Structure of the human SOS1 gene. A, Genomic organization of the SOS1 gene. The exons and introns are represented as vertical and horizontal lines, respectively. The sizes of each intron are shown in kb. B, cDNA structure of the SOS1 gene. The location of each exons are shown with the nucleotide numbers (bp). Since we did not determine the exact termini of the SOS1 cDNA, the N- and C-terminals are marked with dashed lines. The translation start and stop codon are labeled as ATG and TGA, respectively. The asterisk (*) marks the single-nucleotide (C) insertion between nucleotides 3248 and 3249. The 5′ and 3′ UTRs are shaded. C, Structure of the wild-type SOS1 protein. The location of each domain is marked by the amino acid numbers, with the initiation Met as amino acid 1. RhoGEF = guanine nucleotide-exchange factor for the Rho-Rac/cdc42-like GTPases region. PH = Pleckstrin homology domain. RasGEFN = guanine nucleotide-exchange factor for Ras-like GTPases; N-terminal motif.

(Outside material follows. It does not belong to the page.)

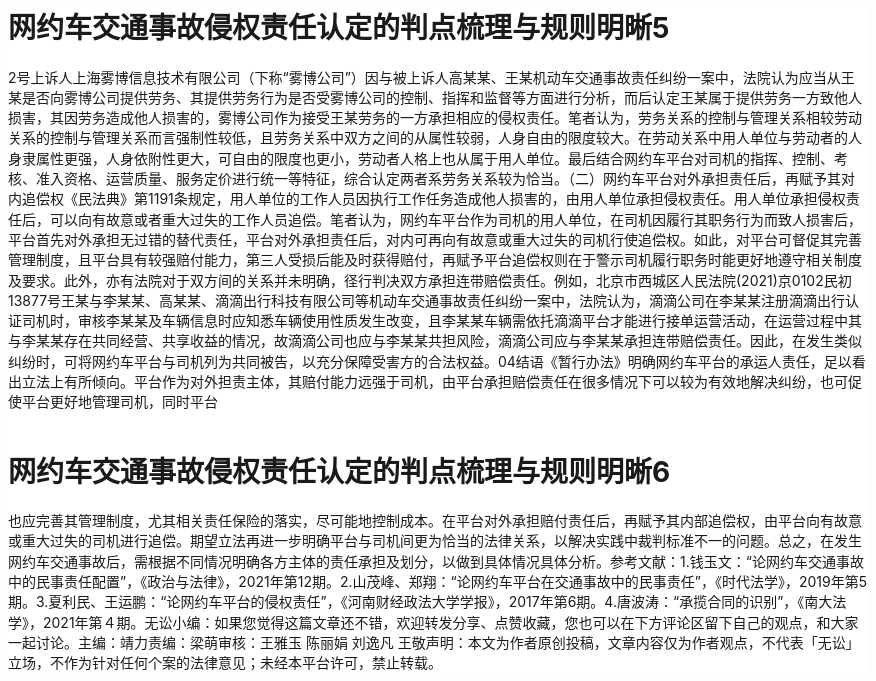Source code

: # 网约车交通事故侵权责任认定的判点梳理与规则明晰5

2号上诉人上海雾博信息技术有限公司（下称“雾博公司”）因与被上诉人高某某、王某机动车交通事故责任纠纷一案中，法院认为应当从王某是否向雾博公司提供劳务、其提供劳务行为是否受雾博公司的控制、指挥和监督等方面进行分析，而后认定王某属于提供劳务一方致他人损害，其因劳务造成他人损害的，雾博公司作为接受王某劳务的一方承担相应的侵权责任。笔者认为，劳务关系的控制与管理关系相较劳动关系的控制与管理关系而言强制性较低，且劳务关系中双方之间的从属性较弱，人身自由的限度较大。在劳动关系中用人单位与劳动者的人身隶属性更强，人身依附性更大，可自由的限度也更小，劳动者人格上也从属于用人单位。最后结合网约车平台对司机的指挥、控制、考核、准入资格、运营质量、服务定价进行统一等特征，综合认定两者系劳务关系较为恰当。（二）网约车平台对外承担责任后，再赋予其对内追偿权《民法典》第1191条规定，用人单位的工作人员因执行工作任务造成他人损害的，由用人单位承担侵权责任。用人单位承担侵权责任后，可以向有故意或者重大过失的工作人员追偿。笔者认为，网约车平台作为司机的用人单位，在司机因履行其职务行为而致人损害后，平台首先对外承担无过错的替代责任，平台对外承担责任后，对内可再向有故意或重大过失的司机行使追偿权。如此，对平台可督促其完善管理制度，且平台具有较强赔付能力，第三人受损后能及时获得赔付，再赋予平台追偿权则在于警示司机履行职务时能更好地遵守相关制度及要求。此外，亦有法院对于双方间的关系并未明确，径行判决双方承担连带赔偿责任。例如，北京市西城区人民法院(2021)京0102民初13877号王某与李某某、高某某、滴滴出行科技有限公司等机动车交通事故责任纠纷一案中，法院认为，滴滴公司在李某某注册滴滴出行认证司机时，审核李某某及车辆信息时应知悉车辆使用性质发生改变，且李某某车辆需依托滴滴平台才能进行接单运营活动，在运营过程中其与李某某存在共同经营、共享收益的情况，故滴滴公司也应与李某某共担风险，滴滴公司应与李某某承担连带赔偿责任。因此，在发生类似纠纷时，可将网约车平台与司机列为共同被告，以充分保障受害方的合法权益。04结语《暂行办法》明确网约车平台的承运人责任，足以看出立法上有所倾向。平台作为对外担责主体，其赔付能力远强于司机，由平台承担赔偿责任在很多情况下可以较为有效地解决纠纷，也可促使平台更好地管理司机，同时平台

# 网约车交通事故侵权责任认定的判点梳理与规则明晰6

也应完善其管理制度，尤其相关责任保险的落实，尽可能地控制成本。在平台对外承担赔付责任后，再赋予其内部追偿权，由平台向有故意或重大过失的司机进行追偿。期望立法再进一步明确平台与司机间更为恰当的法律关系，以解决实践中裁判标准不一的问题。总之，在发生网约车交通事故后，需根据不同情况明确各方主体的责任承担及划分，以做到具体情况具体分析。参考文献：1.钱玉文：“论网约车交通事故中的民事责任配置”，《政治与法律》，2021年第12期。2.山茂峰、郑翔：“论网约车平台在交通事故中的民事责任”，《时代法学》，2019年第5期。3.夏利民、王运鹏：“论网约车平台的侵权责任”，《河南财经政法大学学报》，2017年第6期。4.唐波涛：“承揽合同的识别”，《南大法学》，2021年第４期。无讼小编：如果您觉得这篇文章还不错，欢迎转发分享、点赞收藏，您也可以在下方评论区留下自己的观点，和大家一起讨论。主编：靖力责编：梁萌审核：王雅玉 陈丽娟 刘逸凡 王敬声明：本文为作者原创投稿，文章内容仅为作者观点，不代表「无讼」立场，不作为针对任何个案的法律意见；未经本平台许可，禁止转载。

RasGEF = guanine nucleotide-exchange factor for Ras-like GTPases. PRGB = proline-rich Grbs-binding domain. In the PRGB domain, the location of the four proline-rich SH3 binding sites and the five phosphorylated serine residues are indicated by P and S, respectively. Codon 1083 (proline), where the single-nucleotide insertion occurs in HGF1, is indicated as P₁₀₈₃. D, Structure of the mutant SOS1 protein identified in patients with HGF. The 22–amino acid missense addition at the C-terminal end are marked with a black-diamond pattern.